══ Listed records

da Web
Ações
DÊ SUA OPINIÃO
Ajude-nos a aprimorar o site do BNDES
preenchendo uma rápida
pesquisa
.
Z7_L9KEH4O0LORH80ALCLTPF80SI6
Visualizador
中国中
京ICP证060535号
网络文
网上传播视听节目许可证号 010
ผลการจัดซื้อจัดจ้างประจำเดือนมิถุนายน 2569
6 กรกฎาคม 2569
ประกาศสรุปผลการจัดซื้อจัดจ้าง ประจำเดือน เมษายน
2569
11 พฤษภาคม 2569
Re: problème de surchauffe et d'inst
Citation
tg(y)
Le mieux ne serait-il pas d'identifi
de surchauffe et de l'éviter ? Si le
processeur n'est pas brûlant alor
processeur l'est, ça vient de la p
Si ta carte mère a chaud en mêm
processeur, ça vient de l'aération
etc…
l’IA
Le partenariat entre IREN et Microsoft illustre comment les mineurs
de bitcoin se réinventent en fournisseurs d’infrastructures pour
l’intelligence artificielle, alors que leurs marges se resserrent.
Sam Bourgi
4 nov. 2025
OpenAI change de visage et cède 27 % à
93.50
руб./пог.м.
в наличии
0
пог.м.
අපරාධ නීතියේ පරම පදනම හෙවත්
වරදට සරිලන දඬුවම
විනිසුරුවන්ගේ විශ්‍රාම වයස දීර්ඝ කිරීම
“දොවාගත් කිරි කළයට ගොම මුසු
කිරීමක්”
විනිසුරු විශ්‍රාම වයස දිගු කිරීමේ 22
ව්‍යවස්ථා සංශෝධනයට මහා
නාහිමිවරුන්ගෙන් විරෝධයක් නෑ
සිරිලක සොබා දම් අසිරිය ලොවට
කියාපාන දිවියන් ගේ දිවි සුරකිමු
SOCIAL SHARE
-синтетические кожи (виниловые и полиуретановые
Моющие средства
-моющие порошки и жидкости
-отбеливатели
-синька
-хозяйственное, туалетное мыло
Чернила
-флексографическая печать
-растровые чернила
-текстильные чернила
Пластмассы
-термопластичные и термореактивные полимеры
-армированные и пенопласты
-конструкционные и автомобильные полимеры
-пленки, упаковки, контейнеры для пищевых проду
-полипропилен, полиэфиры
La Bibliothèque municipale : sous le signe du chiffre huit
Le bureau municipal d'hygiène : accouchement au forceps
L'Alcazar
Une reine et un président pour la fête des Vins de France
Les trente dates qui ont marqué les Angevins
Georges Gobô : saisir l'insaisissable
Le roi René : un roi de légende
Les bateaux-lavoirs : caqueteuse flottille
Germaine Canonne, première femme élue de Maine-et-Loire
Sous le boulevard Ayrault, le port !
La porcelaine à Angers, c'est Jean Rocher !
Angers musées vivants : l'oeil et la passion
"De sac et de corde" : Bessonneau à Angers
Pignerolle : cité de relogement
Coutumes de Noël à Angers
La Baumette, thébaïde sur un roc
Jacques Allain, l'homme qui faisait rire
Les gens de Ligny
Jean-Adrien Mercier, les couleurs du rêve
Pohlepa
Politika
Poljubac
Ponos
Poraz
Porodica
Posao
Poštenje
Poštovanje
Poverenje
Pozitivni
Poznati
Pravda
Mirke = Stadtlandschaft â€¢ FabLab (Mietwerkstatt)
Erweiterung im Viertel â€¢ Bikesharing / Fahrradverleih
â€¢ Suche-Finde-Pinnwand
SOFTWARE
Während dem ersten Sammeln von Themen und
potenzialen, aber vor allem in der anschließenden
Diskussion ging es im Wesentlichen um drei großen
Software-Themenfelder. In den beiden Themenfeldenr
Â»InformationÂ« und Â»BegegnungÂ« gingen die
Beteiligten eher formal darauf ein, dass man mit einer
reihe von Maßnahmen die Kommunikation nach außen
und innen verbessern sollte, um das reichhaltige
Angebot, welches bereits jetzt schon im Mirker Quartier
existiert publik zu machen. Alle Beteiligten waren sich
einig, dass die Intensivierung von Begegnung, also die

════

→ What the exercise asks: Using the records, work out how many lines include "processeur", and reply with that number alone.

→ Written reply: 3